The latest Supreme Court order on the SC/ST Act which is better known as the Atrocities Act, 1989 has created quite an uproar in the country with the SC and ST caste groups taking to the streets and calling a Bharat Bandh to voice their discontentment against the ruling and I don’t think they are entirely wrong in protesting against it.
Caste has always been a very sensitive issue in a country where backward communities have always been subjected to cruelty and abuse by the so called upper caste hooligans.
And that is specifically why the SC/ST Act or the Prevention of Atrocities Act, 1989 came into place:
To stop the practice of untouchability (which still exists in many parts of the country by the way) and protect the Dalits, Adivasis and other backward caste groups from being oppressed in this narrow-minded society.
But, on 20th March the Supreme Court laid down strict guidelines to protect private employees and public servants from the blatant misuse of the SC/ST Act.
What are the provisions under the SC/ST Act?
The primary motive behind the Atrocities Act is to protect the lower caste groups from being exploited at various social and government organizations.
Under this Act, the Scheduled Caste and Scheduled Tribe people have the right to file an FIR against any person who has allegedly tried to exploit them. The person would be immediately arrested without any delay and that too on a non-bailable basis.
What are the new guidelines issued by the Supreme Court?
In order to prevent the abuse of this Act by people for mala-fide purposes and for carrying out personal vendettas, the Supreme Court has said that now a preliminary enquiry will have to take place before an FIR is filed against the accused and if an arrest has to take place, written permission has to come from the appointing authority if the accused is a public servant and from the Senior Superintendent of police of that district in other cases.

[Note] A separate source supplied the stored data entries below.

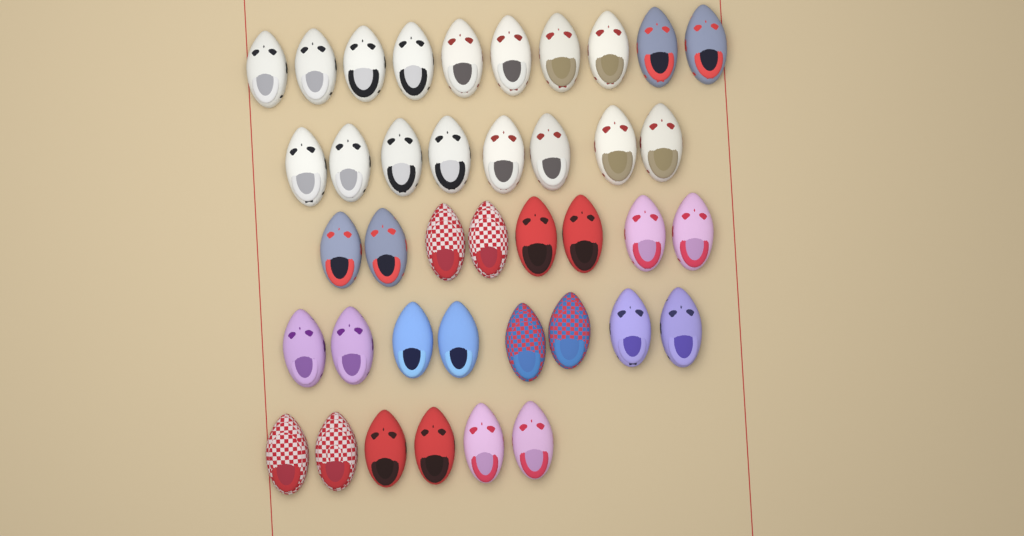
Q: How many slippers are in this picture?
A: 40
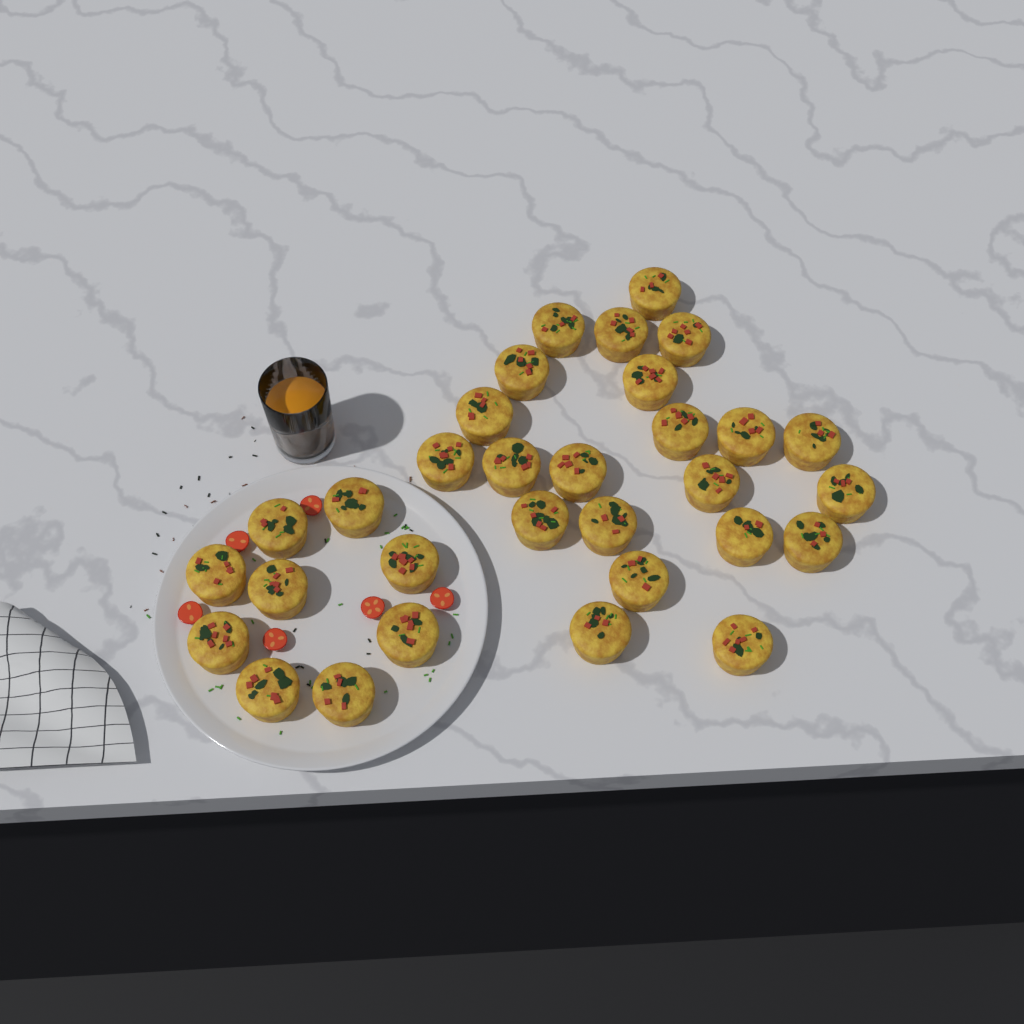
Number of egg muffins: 31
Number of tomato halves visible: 6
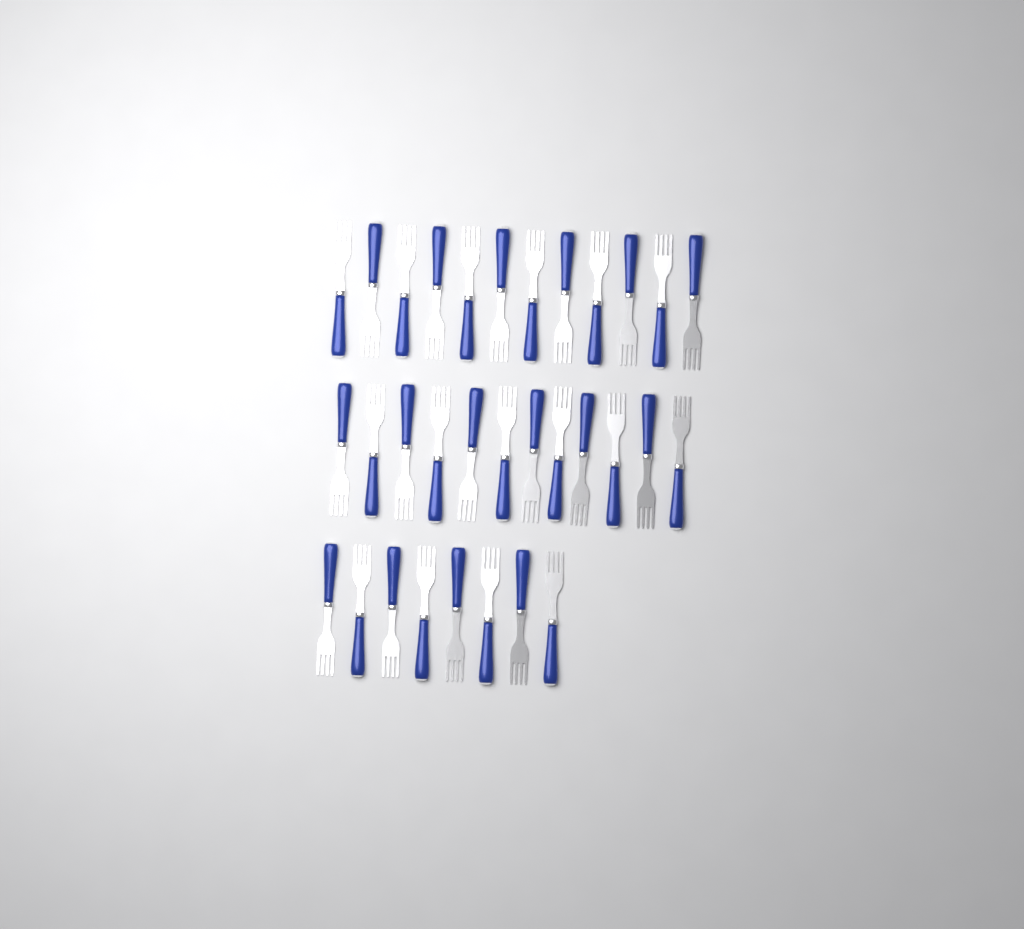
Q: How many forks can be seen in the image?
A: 32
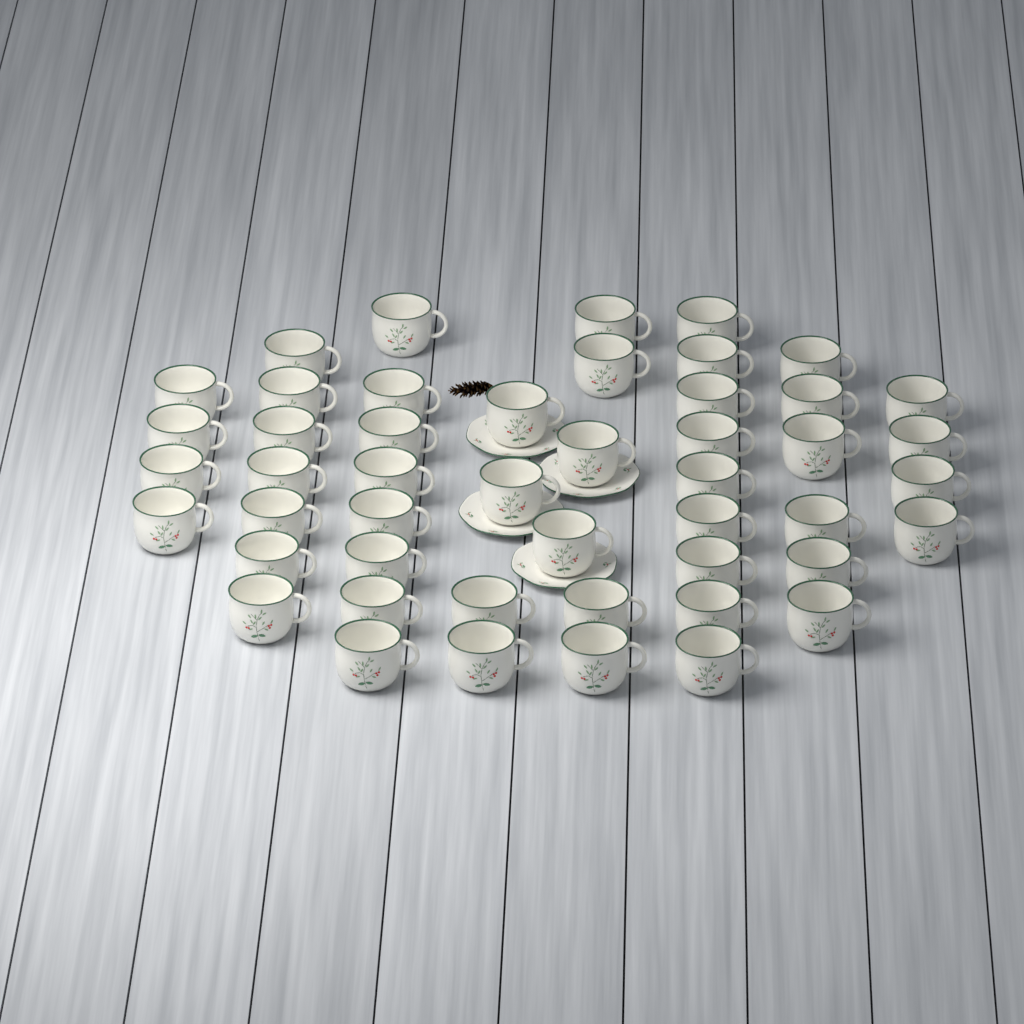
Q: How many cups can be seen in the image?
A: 48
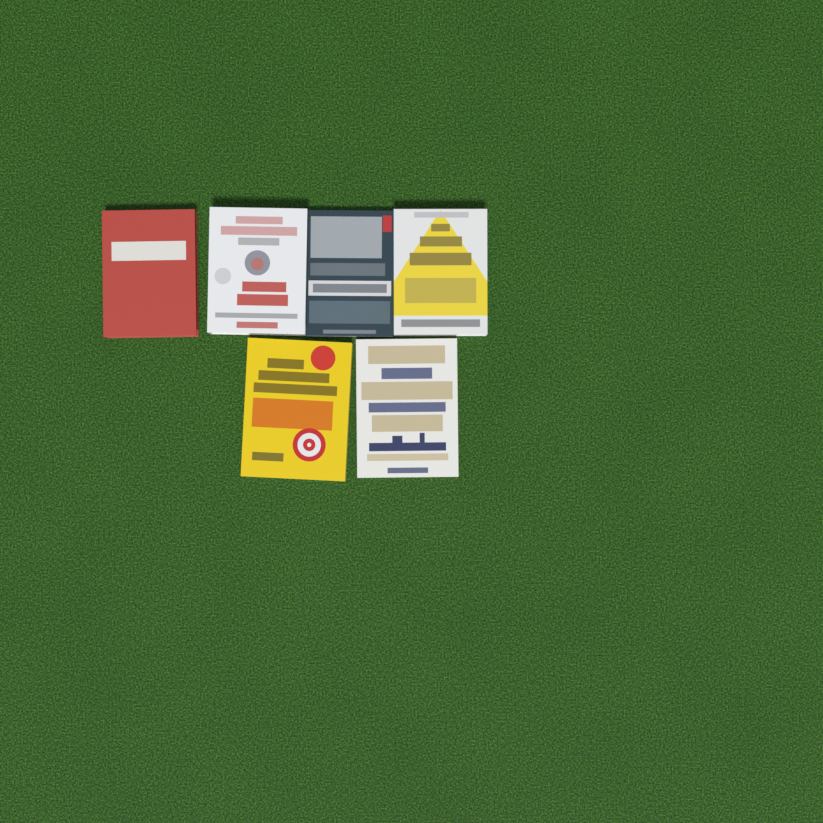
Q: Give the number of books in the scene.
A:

Also, there is now a provision of anticipatory bail of the person in question where there is no solid case against him/her.
This ruling has come because apparently, some parties have misused the SC/ST Act to settle private scores and frame innocent people for crimes they haven’t even committed.
There is definitely proof that there have been cases of abuse but let us look at the other side.
The Sad Reality
There isn’t an iota of doubt that caste-based discrimination is still rampant in India despite the presence of this Act.
And this Act isn’t that good enough either to ensure the protection of the marginalized communities. That’s because the conviction rate in cases filed under this Act is frustratingly low.
According to sources, in 2016, 89.7% cases in regard to the SCs were pending in courts. And the same was 87.1% for the STs.
This statistics proves that despite the presence of this Act in its original form which calls for speedy disposal of the cases to ensure that justice is served as quickly as possible, people have been successful at flouting the norms to delay it.
What’s the point of filing a case when the verdict is never to come?
And on top of that, Supreme Court has now made it mandatory to hold a preliminary enquiry even before an FIR is filed.
Is there any guarantee that this enquiry would be free from caste bias and would serve the twin purposes of protecting both the SC/STs and the abuse of this Act?
In its attempt to contain the misuse of this Act, this provision is pushing every genuine case into the purview of suspicion and this would only delay the process of justice for those who are actually oppressed and exploited.
Not only that it will just take away the little amount of trust the marginalized caste groups have on India’s judiciary system. They deserve more than that for the social ostracization they have continuously faced for three decades now.
All in all, although the intention behind Supreme Court’s ruling is right, the specific provisions might end up doing more harm than good.